Katha is a village in the Bagpat district of Uttar Pradesh, India. It is situated on the left bank of the Saharanpur Road. From Loni, it is about 16 km. Katha is on the right side of the Shahdara-Saharanpur Road. The village is situated entirely on a huge mound, whose length is about 200 m, breadth is 100 m and the height is about 16 to 18 m.

== History ==
Local oral histories say that Katha was once a fort from where a king called Raja Ror ruled. He was a cruel ruler, and thus God turned the village upside down, leading to it being called a palta-hua- khera.

According to the villagers, on the present border of the village (a relatively new village called Pali occupies the border area of Katha village) there was a chabutara (platform) made of grey sandstone. Flowers and human figures were built on these stones. These were a part of the Shiva temple, which is still present. However, these figures are defaced, breasts of female were cut and even the Shiv linga of the Shiv temple is cut from a side. Some stone structural remains of the erstwhile temple complex were also noticed. The destruction of the temple appears to happen when Timur attacked the village when coming from Mudula, which may be identified with the present village of Mandaula.
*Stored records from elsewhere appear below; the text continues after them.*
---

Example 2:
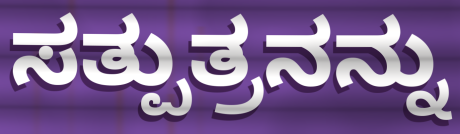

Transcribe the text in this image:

ಸತ್ಪುತ್ರನನ್ನು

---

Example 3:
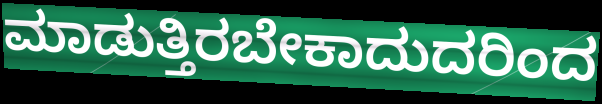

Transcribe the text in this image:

ಮಾಡುತ್ತಿರಬೇಕಾದುದರಿಂದ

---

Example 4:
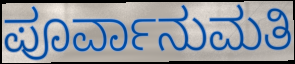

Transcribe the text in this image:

ಪೂರ್ವಾನುಮತಿ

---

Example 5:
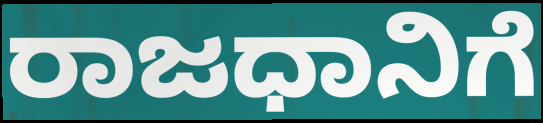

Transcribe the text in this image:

ರಾಜಧಾನಿಗೆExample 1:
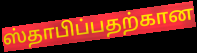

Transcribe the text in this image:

ஸ்தாபிப்பதற்கான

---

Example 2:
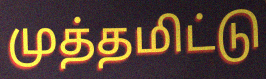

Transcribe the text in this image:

முத்தமிட்டு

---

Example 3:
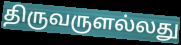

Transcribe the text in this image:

திருவருளல்லது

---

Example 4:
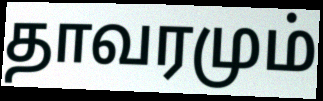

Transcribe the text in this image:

தாவரமும்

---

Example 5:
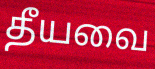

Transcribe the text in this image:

தீயவைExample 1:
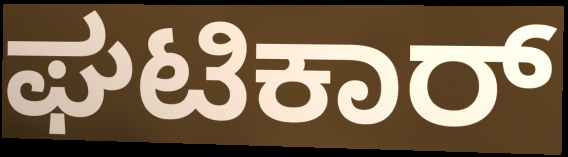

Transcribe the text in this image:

ಘಟಿಕಾರ್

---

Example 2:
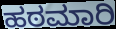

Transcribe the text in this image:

ಹಠಮಾರಿ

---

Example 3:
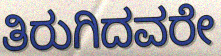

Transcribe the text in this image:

ತಿರುಗಿದವರೇ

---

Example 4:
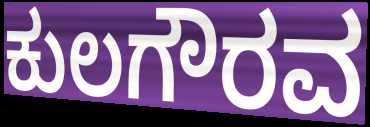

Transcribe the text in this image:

ಕುಲಗೌರವ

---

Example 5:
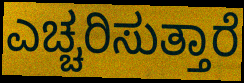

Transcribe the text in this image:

ಎಚ್ಚರಿಸುತ್ತಾರೆ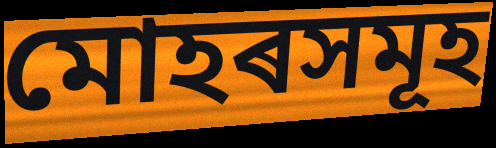
মোহৰসমূহ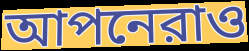
আপনেরাওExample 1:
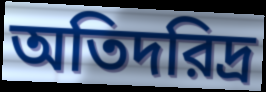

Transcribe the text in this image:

অতিদরিদ্র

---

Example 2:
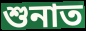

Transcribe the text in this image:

শুনাত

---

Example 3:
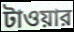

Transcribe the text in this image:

টাওয়ার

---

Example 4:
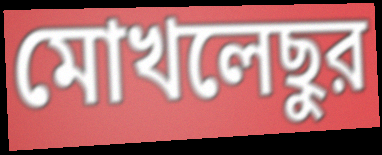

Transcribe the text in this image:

মোখলেছুর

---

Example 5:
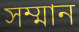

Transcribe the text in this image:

সম্মানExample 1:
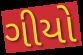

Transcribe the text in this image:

ગીયો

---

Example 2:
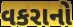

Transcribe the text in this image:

વકરાનો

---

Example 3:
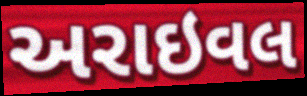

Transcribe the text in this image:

અરાઇવલ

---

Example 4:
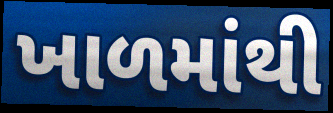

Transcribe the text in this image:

ખાળમાંથી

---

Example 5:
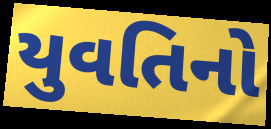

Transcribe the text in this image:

યુવતિનો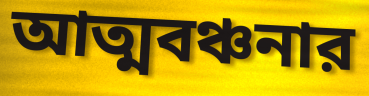
আত্মবঞ্চনার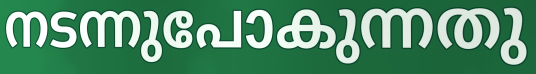
നടന്നുപോകുന്നതു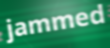
jammedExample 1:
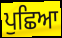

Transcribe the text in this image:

ਪੁਛਿਆ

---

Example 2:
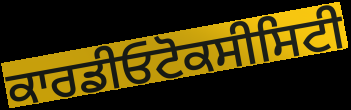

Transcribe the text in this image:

ਕਾਰਡੀਓਟੋਕਸੀਸਿਟੀ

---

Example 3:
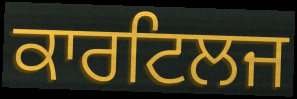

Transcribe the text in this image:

The villagers also informed that on the border of the village there was a well surrounded by house-complexes from all sides. From one side, there was a steep ascent from where animals could come within this structural complex and drink water. The well had several drains. There was also a cave and its other end used to open in the fort of Raja Ror. According to the villagers, this complex was made for Raja Ror's daughter to bathe in. However, now there are no remains of this structural complex, except a very small pond and a couple of scattered structural remains.